A panel discussion on freedom of speech titled "Censorship vs. Respect: The First Amendment and Political Correctness" is set for 4:30 p.m. Wednesday, Feb. 11, in Dodds Auditorium, Robertson Hall.
     Anne-Marie Slaughter, dean of the Woodrow Wilson School of Public and International Affairs, will moderate the panel, which is being sponsored by the Wilson School and the Fields Center for Equality and Cultural Understanding.
     Panelists will include: Anita Allen, visiting professor of public affairs at Princeton and professor of law and philosophy at the University of Pennsylvania; Stanley Katz, lecturer with the rank of professor of public and international affairs; Kenneth Kersch, assistant professor of political science and a Vaughan Fellow in Princeton's James Madison Program in American Ideals and Institutions; and David Robinson, a Princeton senior majoring in philosophy who has served as an opinion editor of The Daily Princetonian and who recently was awarded a Rhodes Scholarship.
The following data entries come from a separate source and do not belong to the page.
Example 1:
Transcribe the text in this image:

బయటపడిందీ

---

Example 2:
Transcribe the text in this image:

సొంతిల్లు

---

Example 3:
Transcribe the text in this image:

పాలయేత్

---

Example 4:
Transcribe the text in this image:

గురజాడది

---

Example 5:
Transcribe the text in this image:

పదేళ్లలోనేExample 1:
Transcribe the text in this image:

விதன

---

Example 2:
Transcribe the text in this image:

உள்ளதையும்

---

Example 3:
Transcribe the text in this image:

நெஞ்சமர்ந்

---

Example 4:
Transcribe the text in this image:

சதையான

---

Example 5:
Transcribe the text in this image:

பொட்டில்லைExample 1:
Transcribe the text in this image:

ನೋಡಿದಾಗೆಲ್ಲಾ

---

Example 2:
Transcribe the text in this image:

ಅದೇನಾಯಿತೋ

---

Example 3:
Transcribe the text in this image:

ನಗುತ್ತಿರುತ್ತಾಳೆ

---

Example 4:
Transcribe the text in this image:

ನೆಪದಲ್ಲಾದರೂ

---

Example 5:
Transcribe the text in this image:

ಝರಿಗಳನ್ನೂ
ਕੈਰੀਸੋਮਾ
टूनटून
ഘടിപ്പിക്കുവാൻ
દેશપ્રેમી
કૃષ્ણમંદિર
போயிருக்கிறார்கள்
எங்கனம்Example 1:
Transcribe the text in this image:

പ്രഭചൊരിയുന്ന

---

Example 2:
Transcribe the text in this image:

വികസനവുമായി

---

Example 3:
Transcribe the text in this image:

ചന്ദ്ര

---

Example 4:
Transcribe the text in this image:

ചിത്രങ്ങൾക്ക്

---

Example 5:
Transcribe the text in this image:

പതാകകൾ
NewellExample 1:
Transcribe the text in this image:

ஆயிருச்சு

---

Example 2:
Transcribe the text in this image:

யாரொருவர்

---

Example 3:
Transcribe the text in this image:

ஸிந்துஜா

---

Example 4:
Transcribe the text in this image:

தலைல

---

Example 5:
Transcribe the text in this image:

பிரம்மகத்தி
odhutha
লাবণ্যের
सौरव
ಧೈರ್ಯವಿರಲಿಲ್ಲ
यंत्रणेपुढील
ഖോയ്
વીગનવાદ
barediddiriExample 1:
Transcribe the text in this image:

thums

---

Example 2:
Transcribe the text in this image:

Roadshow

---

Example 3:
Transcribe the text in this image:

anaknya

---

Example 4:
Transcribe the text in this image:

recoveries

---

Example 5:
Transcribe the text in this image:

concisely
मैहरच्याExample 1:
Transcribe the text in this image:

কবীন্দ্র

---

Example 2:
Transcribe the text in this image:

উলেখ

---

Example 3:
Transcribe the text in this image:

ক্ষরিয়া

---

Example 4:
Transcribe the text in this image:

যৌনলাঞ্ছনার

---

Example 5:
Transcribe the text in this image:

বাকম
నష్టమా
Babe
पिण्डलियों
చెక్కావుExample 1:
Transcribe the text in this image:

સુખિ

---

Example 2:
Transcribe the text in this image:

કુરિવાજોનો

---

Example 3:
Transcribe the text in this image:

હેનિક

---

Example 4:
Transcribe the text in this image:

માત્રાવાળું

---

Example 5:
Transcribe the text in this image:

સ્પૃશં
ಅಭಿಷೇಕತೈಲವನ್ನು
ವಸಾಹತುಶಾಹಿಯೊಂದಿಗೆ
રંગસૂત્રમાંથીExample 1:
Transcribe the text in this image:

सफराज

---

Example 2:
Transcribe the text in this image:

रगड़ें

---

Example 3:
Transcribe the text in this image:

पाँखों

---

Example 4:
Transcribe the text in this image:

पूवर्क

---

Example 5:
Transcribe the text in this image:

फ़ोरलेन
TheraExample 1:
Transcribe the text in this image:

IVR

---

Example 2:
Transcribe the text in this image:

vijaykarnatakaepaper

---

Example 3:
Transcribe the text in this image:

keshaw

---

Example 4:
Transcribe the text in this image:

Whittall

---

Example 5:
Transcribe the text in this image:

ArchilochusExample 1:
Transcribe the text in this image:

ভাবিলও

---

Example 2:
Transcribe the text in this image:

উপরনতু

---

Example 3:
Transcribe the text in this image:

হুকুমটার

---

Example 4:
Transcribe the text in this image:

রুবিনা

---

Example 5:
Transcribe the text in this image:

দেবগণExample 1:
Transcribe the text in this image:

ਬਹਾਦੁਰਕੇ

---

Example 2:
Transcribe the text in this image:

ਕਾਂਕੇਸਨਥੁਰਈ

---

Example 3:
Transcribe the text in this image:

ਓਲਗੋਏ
Putnam to delier keynote address at civic engagement conference

Political scientist Robert Putnam will speak on "Community Engagement in a Changing America" at 4:30 p.m. Thursday, Feb. 12, in 101 Friend Center.
     His lecture will be the keynote address for "Civic Education and Engagement: Toward a Political Science of Citizenship," a working conference of the American Political Science Association's Standing Committee on Civic Education and Engagement.
     Putnam, the Peter and Isabel Malkin Professor of Public Policy at Harvard University's John F. Kennedy School of Government, is the founder of the "Saguaro Seminar: Civic Engagement in America." The program brings together leading practitioners and thinkers for a multiyear discussion to develop ideas to fortify the nation's civic connectedness. Putnam is the author of many books and scholarly works, including "Bowling Alone: The Collapse and Revival of American Community" (2000) and "Better Together: Restoring the American Community" (2003).
     The public is invited to attend the lecture, which will be followed by a reception. The lecture and conference are sponsored by the University Center for Human Values, the Center for the Study of Democratic Politics, the Department of Politics and the American Political Science Association. For more information, visit <www.princeton.edu/values>.

UNICEF head to discuss her work

Carol Bellamy, executive director of UNICEF, will present a lecture titled "Out of the Mouths of Babes: Why the Voices of Children Matter" at 4:30 p.m. Thursday, Feb. 12, in Dodds Auditorium, Robertson Hall.
     The head of the United Nations Children's Fund since 1995, Bellamy has focused the world's leading children's organization on five major priorities: immunizing every child; getting all girls and boys into school, and getting all schools to offer quality basic education; reducing the spread of HIV/AIDS and its impact on young people; fighting for the protection of children from violence and exploitation; and introducing early childhood programs in every country.
     Prior to joining UNICEF, Bellamy was director of the U.S. Peace Corps. A Peace Corps volunteer in Guatemala from 1963 to 1965, she was the first former volunteer to run the organization. Bellamy also has pursued a career in corporate law and finance, spent five years in the New York State Senate and, in 1978, was the first woman elected president of the New York City Council.
     The lecture is sponsored by the Woodrow Wilson School of Public and International Affairs.